The legitimate interestIt is one of the six legal bases for the processing of personal data set out in Art. 6, paragraph 1, letter f of the GDPR. For processing to be lawful, three conditions must be met:

1. Existence of a legitimate interest: The data controller must have a genuine and legitimate interest in processing the data. In the context of Artificial Intelligence, this translates into the need to train algorithms to develop new products, improve existing services, or conduct research and development.

2. Need for treatment: The processing of personal data must be necessary to pursue that interest. Training AI models on large volumes of data, often not directly anonymous, is technically essential for developing high-performance systems.

3. Balancing with the interests and rights of the data subject: The data controller's interests must prevail over the interests, rights, and fundamental freedoms of the data subject. This is the most delicate point.

Arguing that AI training is based on legitimate interest, without requiring explicit consent, could be based on several key principles and tools:

• Proportionality and Data Minimization: First, legitimate interest could be supported when the training of models takes place using techniques that ensure the pseudonymization or the anonymization, like the differential privacy or the use of synthetic data. This approach would reduce the privacy risk and strengthen the argument that the controller's interests do not disproportionately undermine the rights of data subjects.

• Practical Impact of Consent: Requiring consensus for every single dataset used for training at scale is technically and logistically unsustainable. AI, especially generative models, requires billions of data points to learn language or image patterns. Obtaining specific, informed, and revocable consent for every individual whose data was used to train a model would ultimately cripple innovation.

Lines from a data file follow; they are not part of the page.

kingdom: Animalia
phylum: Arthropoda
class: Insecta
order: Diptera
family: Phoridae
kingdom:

• Risk Assessment (DPIA): Companies could support legitimate interest through rigorous Data Protection Impact Assessment. A well-conducted DPIA would not only identify privacy risks but also propose appropriate mitigation measures, demonstrating the organization's commitment to respecting data subjects' rights. If the DPIA demonstrates that the risks have been minimized and that the company's economic interest is significant, the balance could be remedied in favor of legitimate interest.

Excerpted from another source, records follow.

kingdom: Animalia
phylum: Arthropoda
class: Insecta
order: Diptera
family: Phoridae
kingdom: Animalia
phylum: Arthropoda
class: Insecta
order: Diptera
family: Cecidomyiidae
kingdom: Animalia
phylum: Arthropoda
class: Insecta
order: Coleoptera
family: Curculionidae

• The Thesis of the Draghi Report: Some of the problems with the European data protection framework have been highlighted in the Draghi Report. Implementation uncertainties influence business decisions and have a direct impact on Europe's profitability, research and development, and competitiveness. Legitimate interest, if interpreted more flexibly and consistently, could be one of the "therapies" for these issues.

In conclusion, arguing that legitimate interest is the appropriate legal basis for AI training does not mean ignoring data protection, but rather recognizing the importance of innovation and competitiveness. The solution is not to abandon the GDPR, but to evolve its interpretation to more effectively balance data protection with the technical and competitive demands of the AI ​​era.